Most women use the pill, but its effectiveness diminishes without consistent and daily use, which is, let’s be honest, really difficult to do. Hey, nobody’s perfect. The ring and the patch require way less upkeep, with some brands of the ring only requiring you to change it once a month. Since you have to worry about birth control less with the ring and the patch, there’s a likelihood that the effectiveness of protection will increase to 99.7%, which is if you use it “perfectly”.

4. Shot ~ 96% Effective

Not many people know about this form of birth control. Once every few months – it depends on the brand of shot – you go to the doctor’s to recieve a shot of hormones. This may not be the best choice for women who are scared of needles, but it’s definitely a good option for people who forget to take their pill almost everyday.
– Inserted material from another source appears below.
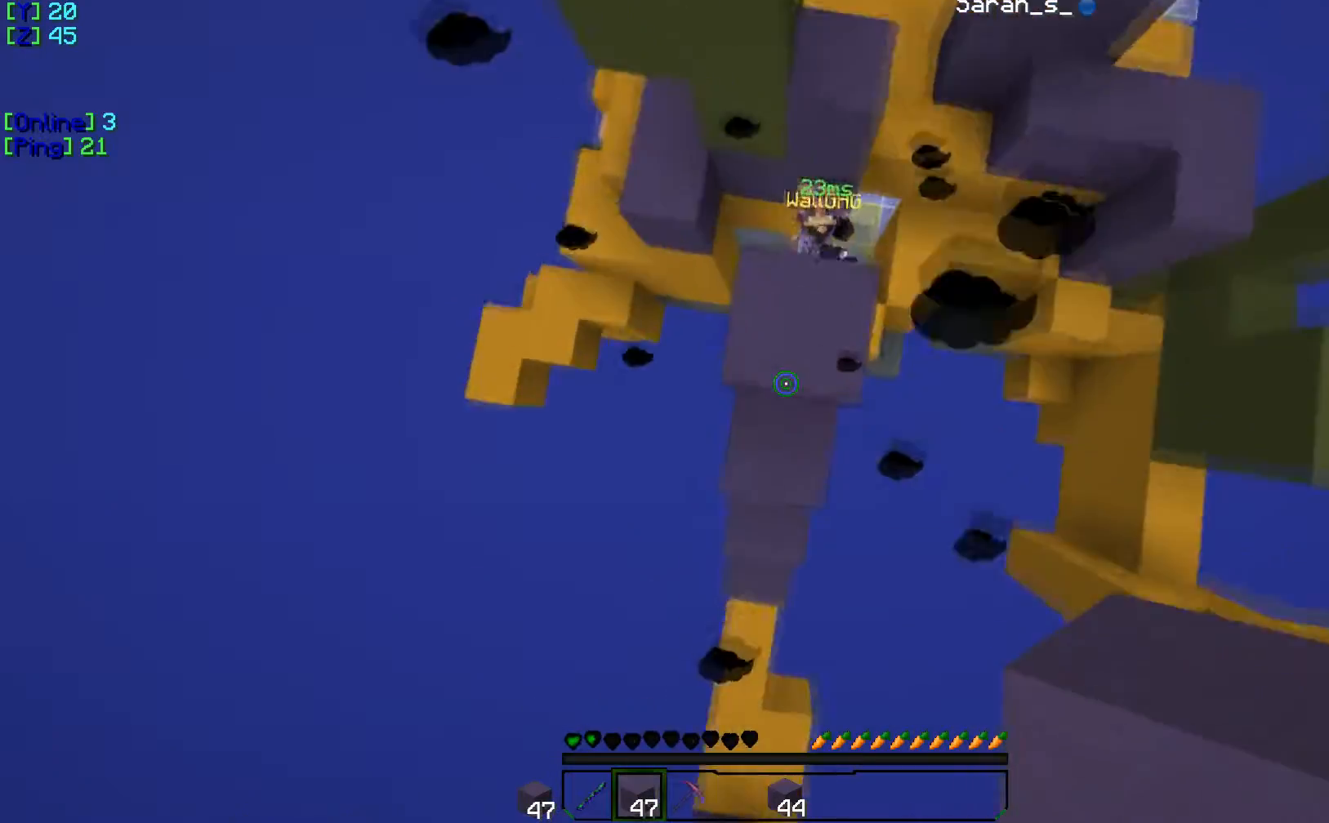
{"keys": ["w"], "events": [[134, "s", "up"], [150, "w", "down"]]}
5. Implant ~ 99.5% Effective

You can’t really screw up the implant. There’s no daily or even monthly upkeep. You just get a small cylinder implanted into somewhere on your body, likely your upper arm near your tricep and then you don’t have to worry about it. Definitely something to consider if taking a pill is a struggle.

6. IUD ~ 99.8% Effective

And finally, the most effective form of birth control. The IUD is sort of like an implant, except it’s implanted inside of your uterus near your cervix (this sounds fun doesn’t it?!). Described by some people as “the most painful experience of my life”, though symptoms and experiences vary, the procedure is less than easy. But the pain doesn’t last that long, and depending on which type of IUD, you don’t have to deal with getting pregnant for the next three to five years.

If you’re thinking about switching forms or getting on birth control, make an appointment at the Health Center today. Also, you can find more information regarding birth control forms at the Planned Parenthood Website.